I am trying to carry out an analysis of genes differentially expressed in public data but I am in trouble. I followed the steps:
1) I downloaded the data in "raw count" format (RNA-seq)
2) I normalized the data by testing: normalizeVSN (limma), quantile and voom functions
3) I transformed the data into log2 and filtered. I have a resulting matrix with ~ 20k genes
4) The boxplot and pearson correlation show that the data is ok. When I do the PCA, the samples do not separate into groups.
5) I am using the limma to perform the analysis of DEGs (CTRL_4h - INF_4h; CTRL_12h - INF_12h; and CTRL_24h - INF_24h)
But the result seems strange to me. The authors identified a greater number of regulated genes. In my result CTRL_4h - INF_4h I find ~ 250, with many q-values repeated.
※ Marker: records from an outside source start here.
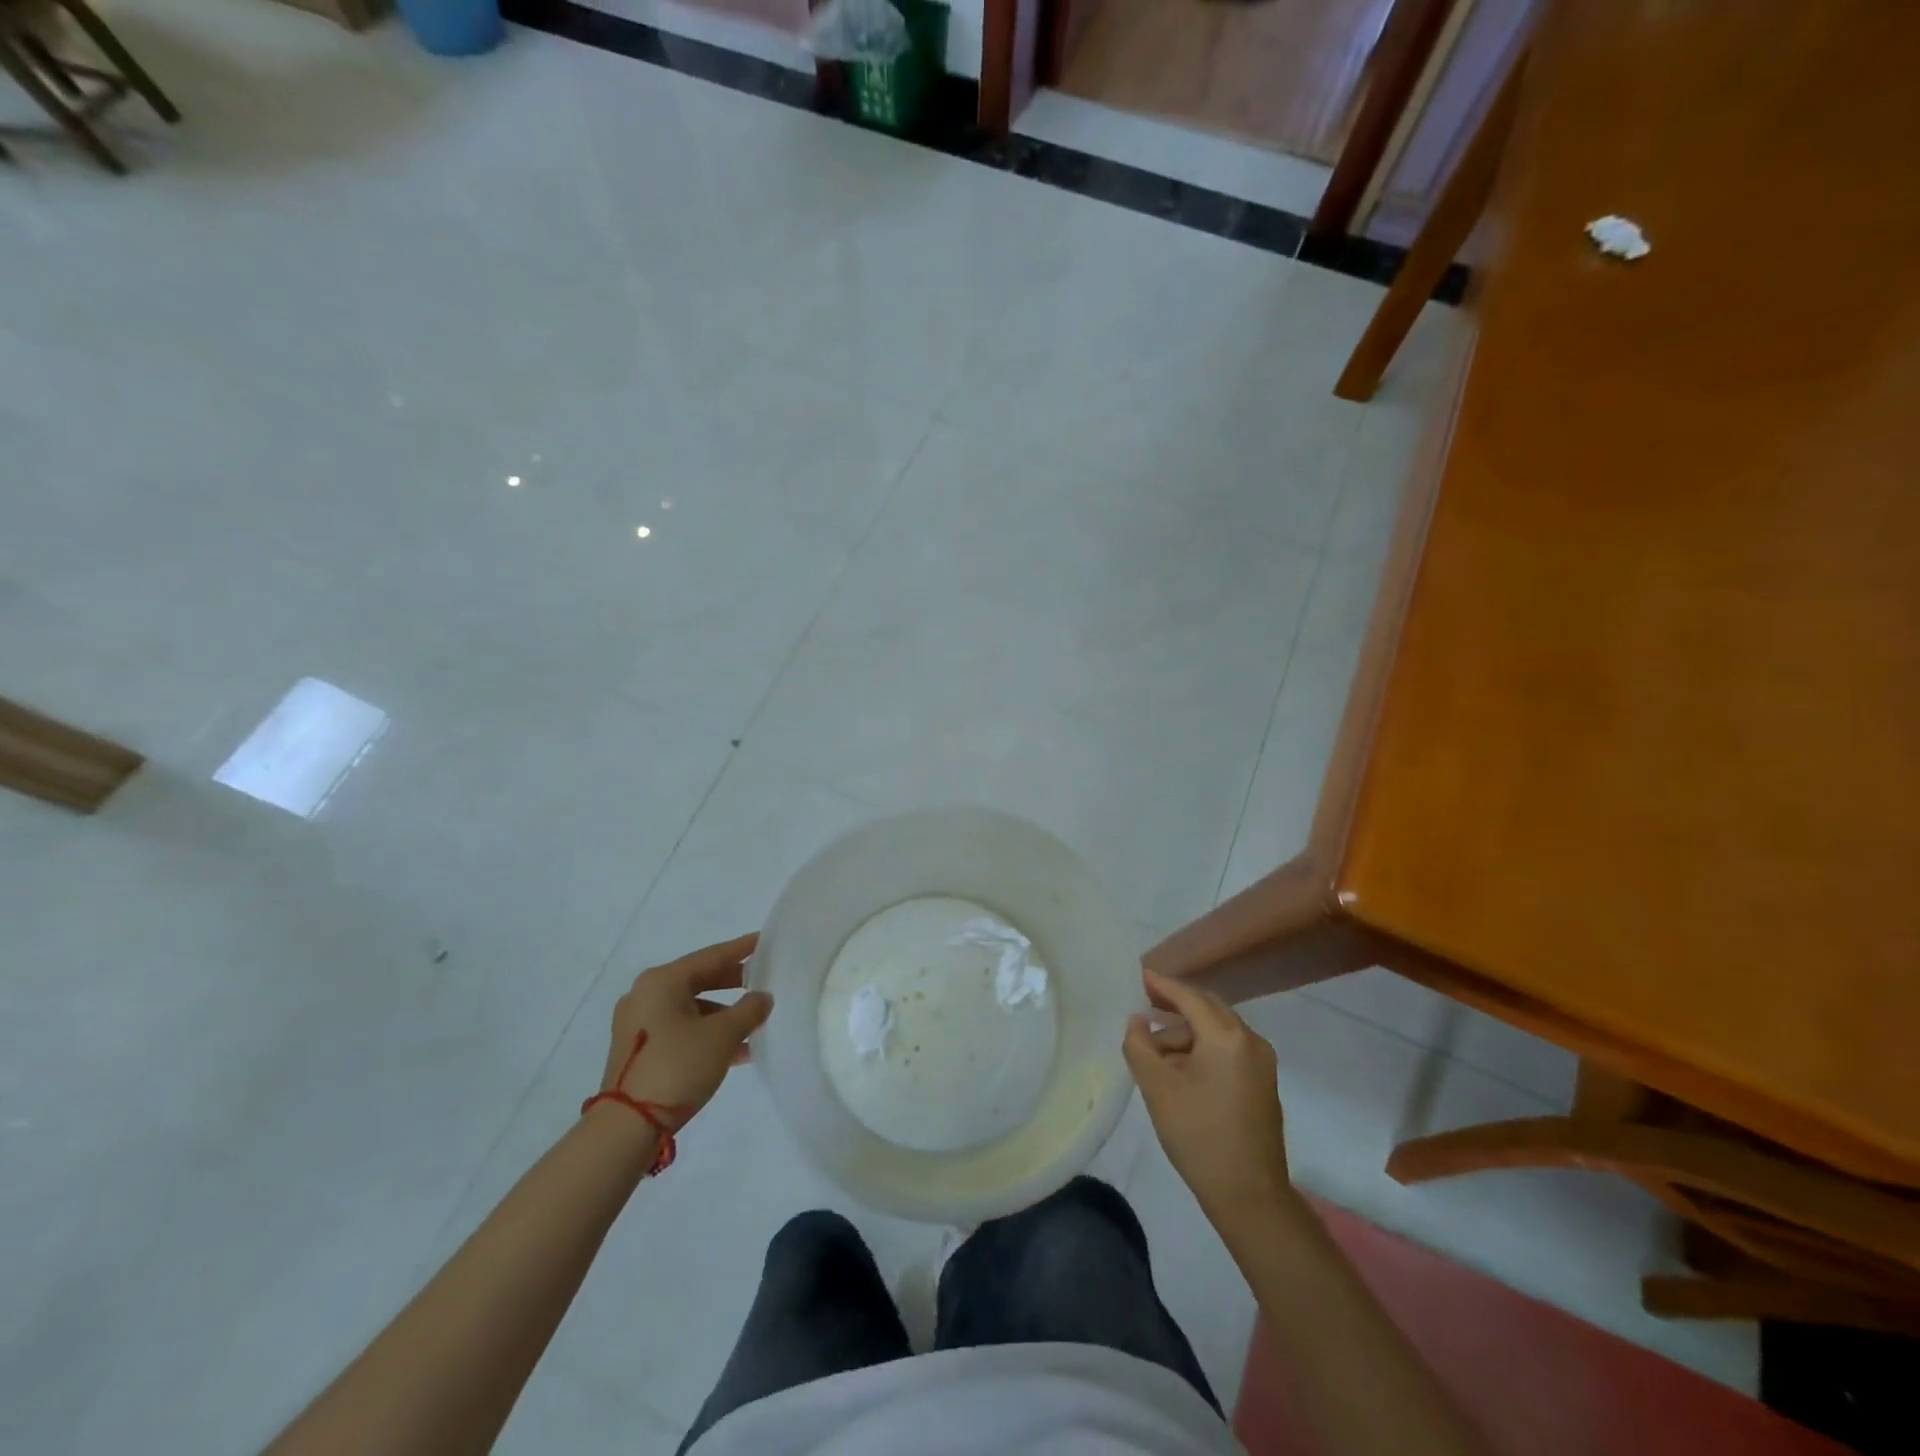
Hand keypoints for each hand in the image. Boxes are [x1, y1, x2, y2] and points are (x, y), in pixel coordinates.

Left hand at [599, 934, 771, 1126]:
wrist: (627, 1126)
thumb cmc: (678, 1066)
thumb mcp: (723, 1035)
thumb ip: (749, 1009)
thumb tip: (762, 997)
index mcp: (662, 981)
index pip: (711, 956)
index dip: (742, 949)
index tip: (765, 941)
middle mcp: (646, 995)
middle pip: (699, 979)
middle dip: (734, 983)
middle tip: (764, 980)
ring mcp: (639, 1023)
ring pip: (692, 1008)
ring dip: (724, 1014)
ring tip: (756, 1024)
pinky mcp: (639, 1049)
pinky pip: (681, 1029)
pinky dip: (707, 1033)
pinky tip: (736, 1051)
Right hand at [1123, 968, 1294, 1227]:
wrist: (1250, 1197)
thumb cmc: (1199, 1136)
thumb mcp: (1157, 1088)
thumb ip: (1140, 1045)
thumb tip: (1138, 1020)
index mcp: (1227, 1036)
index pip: (1189, 997)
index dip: (1162, 985)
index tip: (1140, 975)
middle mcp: (1250, 1041)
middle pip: (1207, 1008)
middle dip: (1175, 1006)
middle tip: (1144, 1006)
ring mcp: (1262, 1063)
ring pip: (1218, 1031)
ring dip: (1186, 1033)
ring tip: (1155, 1052)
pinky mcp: (1263, 1084)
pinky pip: (1229, 1050)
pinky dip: (1203, 1049)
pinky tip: (1180, 1069)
Can anyone evaluate the pipeline applied?
These are some of my scripts:
data <- read.delim("~/zikv_limma test/data.txt", row.names=1)
design <- read.delim("mydesign.txt", header=TRUE)
v <- voom(data, mydesign, plot=TRUE)
#or
vsn <- normalizeVsn(data)
fit <- lmFit(vsn_filter, mydesign)
contrast.matrix <- makeContrasts("CTRL_4h - INF_4h", "CTRL_12h - INF_12h", "CTRL_24h - INF_24h", levels=design)
fit2 <- contrasts.fit(fit, contrast.matrix)
fit2 <- eBayes(fit2)
output <- topTreat(fit2, coef=1, number=Inf, adjust.method="BH")
topTable(fit2, coef=1, adjust="BH")
results <- decideTests(fit2)
thanks in advance!
Thank you so much for the link! It is an excellent tutorial and solved my problem!